Acórdão de 25 de Março de 2004
Processo n.º 58/2004
Relator: Chan Kuong Seng


ACORDAM NO TRIBUNAL DE SEGUNDA INSTÂNCIA DA R.A.E.M.

I. RELATÓRIO E FUNDAMENTAÇÃO FÁCTICA E JURÍDICA DA SENTENÇA RECORRIDA
1. No âmbito dos autos de processo comum penal n.º PCS-088-03-3 do 3.º Juízo Singular do Tribunal Judicial de Base em que era arguida (A), entretanto julgada à revelia com consentimento da própria arguida e sob acusação pública do Ministério Público, foi proferida em 3 de Fevereiro de 2004 a respectiva sentença de primeira instância, nos termos seguintes (cfr. o teor de fls. 41 a 43 dos presentes autos, e sic):
“O Digno. Magistrado do Ministério Público acusa:

Arguida:
(A), de sexo femenino, solteira, sem emprego, indocumentada, nascida a XX de Novembro de XXXX na XXX, filha de (B) e de (C), sem residência fixa em Macau, residente na XXX..
*
1) Factos acusados:
A arguida, interceptada pela polícia no dia 23 de Abril de 2001 por permanência clandestina em Macau, declarou perante a investigação feita pela P.S.P identificando-se como (D), nascida a XX de Janeiro de XXXX na XXX, e filha de (E) de (F). (Cfr. fl. 8 dos presentes autos).
No mesmo dia, a arguida, após assinar na respectiva ordem de expulsão, foi expulsa pela polícia para ser recambiada para o Interior da China, bem sabendo nessa altura que não podia reentrar ou permanecer ilegalmente em Macau, sob pena de ser punida pela lei. (Cfr. fl. 7 dos autos)
No dia 22 de Julho de 2002, a arguida foi detectada pelo agente da polícia por ter permanecido ilegalmente em Macau. No dia seguinte, declarou perante a investigação feita pela PSP identificando-se como (A), nascida a XX de Novembro de XXXX na XXX, e filha de (B) e de (C).
Pelos dados de impressões digitais, a polícia confirma que (A) e (D) se tratam da mesma pessoa.

(DADOS EXTRAÍDOS)
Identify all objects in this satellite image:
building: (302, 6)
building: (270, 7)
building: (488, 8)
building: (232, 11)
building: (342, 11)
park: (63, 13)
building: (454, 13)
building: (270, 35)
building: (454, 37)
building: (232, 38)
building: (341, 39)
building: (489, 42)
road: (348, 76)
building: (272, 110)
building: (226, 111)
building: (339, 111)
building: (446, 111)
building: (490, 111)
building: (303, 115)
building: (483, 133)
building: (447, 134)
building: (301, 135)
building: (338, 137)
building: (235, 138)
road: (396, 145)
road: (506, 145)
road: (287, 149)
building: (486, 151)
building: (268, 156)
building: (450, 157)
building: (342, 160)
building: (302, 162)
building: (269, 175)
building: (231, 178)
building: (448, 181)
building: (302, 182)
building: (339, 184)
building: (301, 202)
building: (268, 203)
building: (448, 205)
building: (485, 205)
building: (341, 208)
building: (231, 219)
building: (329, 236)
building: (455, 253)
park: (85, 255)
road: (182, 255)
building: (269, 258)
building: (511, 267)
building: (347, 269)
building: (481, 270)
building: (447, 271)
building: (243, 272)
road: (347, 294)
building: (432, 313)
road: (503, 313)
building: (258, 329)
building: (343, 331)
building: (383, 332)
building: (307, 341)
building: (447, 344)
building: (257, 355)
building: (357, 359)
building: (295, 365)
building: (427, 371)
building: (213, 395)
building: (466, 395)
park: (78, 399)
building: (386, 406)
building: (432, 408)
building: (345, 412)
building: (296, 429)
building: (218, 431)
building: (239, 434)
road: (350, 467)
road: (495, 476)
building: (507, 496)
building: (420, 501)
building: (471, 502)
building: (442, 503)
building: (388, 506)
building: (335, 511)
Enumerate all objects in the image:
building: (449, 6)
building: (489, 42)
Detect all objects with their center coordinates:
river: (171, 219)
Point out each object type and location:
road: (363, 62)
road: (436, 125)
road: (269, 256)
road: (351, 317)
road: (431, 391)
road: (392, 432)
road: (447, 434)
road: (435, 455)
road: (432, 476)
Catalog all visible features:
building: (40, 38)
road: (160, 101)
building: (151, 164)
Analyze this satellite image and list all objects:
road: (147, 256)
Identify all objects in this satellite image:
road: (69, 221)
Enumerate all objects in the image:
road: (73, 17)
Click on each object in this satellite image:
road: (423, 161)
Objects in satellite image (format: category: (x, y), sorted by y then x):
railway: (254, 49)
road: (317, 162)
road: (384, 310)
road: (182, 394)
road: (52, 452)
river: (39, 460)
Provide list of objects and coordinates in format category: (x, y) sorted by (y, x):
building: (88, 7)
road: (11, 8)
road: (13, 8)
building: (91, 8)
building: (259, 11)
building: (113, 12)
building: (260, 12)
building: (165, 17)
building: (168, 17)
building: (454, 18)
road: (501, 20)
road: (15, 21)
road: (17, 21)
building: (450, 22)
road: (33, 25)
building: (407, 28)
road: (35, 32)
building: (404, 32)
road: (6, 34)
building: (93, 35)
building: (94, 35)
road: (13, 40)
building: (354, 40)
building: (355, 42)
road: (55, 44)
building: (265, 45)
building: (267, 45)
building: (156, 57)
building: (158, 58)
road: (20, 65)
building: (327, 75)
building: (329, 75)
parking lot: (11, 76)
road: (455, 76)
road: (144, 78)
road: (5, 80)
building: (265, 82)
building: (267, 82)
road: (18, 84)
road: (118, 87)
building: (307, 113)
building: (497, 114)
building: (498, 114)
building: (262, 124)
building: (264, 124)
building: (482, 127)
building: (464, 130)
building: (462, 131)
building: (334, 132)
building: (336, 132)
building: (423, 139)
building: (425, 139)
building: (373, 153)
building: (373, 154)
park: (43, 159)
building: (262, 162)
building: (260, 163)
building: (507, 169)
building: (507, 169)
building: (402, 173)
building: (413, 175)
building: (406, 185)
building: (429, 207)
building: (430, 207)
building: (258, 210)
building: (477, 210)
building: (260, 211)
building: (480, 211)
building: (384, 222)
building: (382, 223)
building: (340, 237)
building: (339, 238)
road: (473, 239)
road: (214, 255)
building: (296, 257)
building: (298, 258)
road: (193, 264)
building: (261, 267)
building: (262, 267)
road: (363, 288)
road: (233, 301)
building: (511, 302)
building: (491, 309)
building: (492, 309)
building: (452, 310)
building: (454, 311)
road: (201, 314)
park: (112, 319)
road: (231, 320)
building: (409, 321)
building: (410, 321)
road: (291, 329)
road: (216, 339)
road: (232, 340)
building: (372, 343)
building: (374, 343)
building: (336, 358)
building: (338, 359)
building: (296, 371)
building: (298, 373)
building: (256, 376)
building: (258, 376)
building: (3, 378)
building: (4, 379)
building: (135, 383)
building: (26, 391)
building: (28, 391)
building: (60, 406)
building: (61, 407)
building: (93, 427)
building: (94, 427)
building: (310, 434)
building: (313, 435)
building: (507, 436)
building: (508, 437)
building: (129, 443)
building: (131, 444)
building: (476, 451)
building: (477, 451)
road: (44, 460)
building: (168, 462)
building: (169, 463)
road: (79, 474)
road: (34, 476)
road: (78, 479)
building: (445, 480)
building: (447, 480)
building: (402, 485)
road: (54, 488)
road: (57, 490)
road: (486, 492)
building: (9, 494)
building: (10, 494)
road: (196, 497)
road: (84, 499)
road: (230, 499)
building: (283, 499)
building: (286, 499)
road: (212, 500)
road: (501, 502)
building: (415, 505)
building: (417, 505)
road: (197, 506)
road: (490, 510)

(PROBLEMA PROPOSTO 1)
Reescreva em tabela Markdown, com as colunas "N.º" e "Linha", os registos de anotação de satélite desde a primeira linha da listagem até à linha que contém "building: (442, 503)", ambas incluídas. Omita as linhas em branco.
(PROBLEMA PROPOSTO 2)
Prossiga o acórdão sobre a permanência ilegal da arguida em Macau a partir da última frase apresentada.

(RESULTADO DO EXERCÍCIO 1)
| N.º | Linha |
|---|---|
| 1 | Identify all objects in this satellite image: |
| 2 | building: (302, 6) |
| 3 | building: (270, 7) |
| 4 | building: (488, 8) |
| 5 | building: (232, 11) |
| 6 | building: (342, 11) |
| 7 | park: (63, 13) |
| 8 | building: (454, 13) |
| 9 | building: (270, 35) |
| 10 | building: (454, 37) |
| 11 | building: (232, 38) |
| 12 | building: (341, 39) |
| 13 | building: (489, 42) |
| 14 | road: (348, 76) |
| 15 | building: (272, 110) |
| 16 | building: (226, 111) |
| 17 | building: (339, 111) |
| 18 | building: (446, 111) |
| 19 | building: (490, 111) |
| 20 | building: (303, 115) |
| 21 | building: (483, 133) |
| 22 | building: (447, 134) |
| 23 | building: (301, 135) |
| 24 | building: (338, 137) |
| 25 | building: (235, 138) |
| 26 | road: (396, 145) |
| 27 | road: (506, 145) |
| 28 | road: (287, 149) |
| 29 | building: (486, 151) |
| 30 | building: (268, 156) |
| 31 | building: (450, 157) |
| 32 | building: (342, 160) |
| 33 | building: (302, 162) |
| 34 | building: (269, 175) |
| 35 | building: (231, 178) |
| 36 | building: (448, 181) |
| 37 | building: (302, 182) |
| 38 | building: (339, 184) |
| 39 | building: (301, 202) |
| 40 | building: (268, 203) |
| 41 | building: (448, 205) |
| 42 | building: (485, 205) |
| 43 | building: (341, 208) |
| 44 | building: (231, 219) |
| 45 | building: (329, 236) |
| 46 | building: (455, 253) |
| 47 | park: (85, 255) |
| 48 | road: (182, 255) |
| 49 | building: (269, 258) |
| 50 | building: (511, 267) |
| 51 | building: (347, 269) |
| 52 | building: (481, 270) |
| 53 | building: (447, 271) |
| 54 | building: (243, 272) |
| 55 | road: (347, 294) |
| 56 | building: (432, 313) |
| 57 | road: (503, 313) |
| 58 | building: (258, 329) |
| 59 | building: (343, 331) |
| 60 | building: (383, 332) |
| 61 | building: (307, 341) |
| 62 | building: (447, 344) |
| 63 | building: (257, 355) |
| 64 | building: (357, 359) |
| 65 | building: (295, 365) |
| 66 | building: (427, 371) |
| 67 | building: (213, 395) |
| 68 | building: (466, 395) |
| 69 | park: (78, 399) |
| 70 | building: (386, 406) |
| 71 | building: (432, 408) |
| 72 | building: (345, 412) |
| 73 | building: (296, 429) |
| 74 | building: (218, 431) |
| 75 | building: (239, 434) |
| 76 | road: (350, 467) |
| 77 | road: (495, 476) |
| 78 | building: (507, 496) |
| 79 | building: (420, 501) |
| 80 | building: (471, 502) |
| 81 | building: (442, 503) |

(RESULTADO DO EXERCÍCIO 2)
A arguida veio a reconhecer que não são verdadeiros os elementos de identificação por ela declarados em 2001.
Aquando da prática do acto supracitado, a arguida agiu livre e conscientemente.
A arguida forneceu duma forma dolosa os referidos elementos de identificação falsos, escondendo a sua identidade verdadeira, com o fim de enganar as autoridades policiais desta Região Administrativa Especial.
A arguida bem sabia que não podia entrar ou permanecer nesta RAE sem obter documento legal que permitisse a sua entrada e permanência no Território, mas continuou a permanecer ilegalmente no Território sem documentos legalmente exigidos.
Bem sabia que a sua conduta é proibida e punida pela lei.
*
Pelo exposto, o Ministério Público imputa e acusa a arguida da prática de um crime de declaração falsa sobre a identidade p. e p. pelo artigo 12.º, n.º 1, da Lei n.º 2/90/M, de 3 de Maio, alterado pela Lei n.º 8/97/M, de 4 de Agosto e um crime de violação de ordem de expulsão, p. e p. pelo artigo 14.°, n.° 1, da Lei n.° 2/90/M, de 3 de Maio, alterado pelo Decreto-Lei n.º 11/96/M, de 12 de Fevereiro.
*
Mantendo-se inalterado o pressuposto processual já estatuído, procede-se ao julgamento com observância do procedimento exigido pela lei.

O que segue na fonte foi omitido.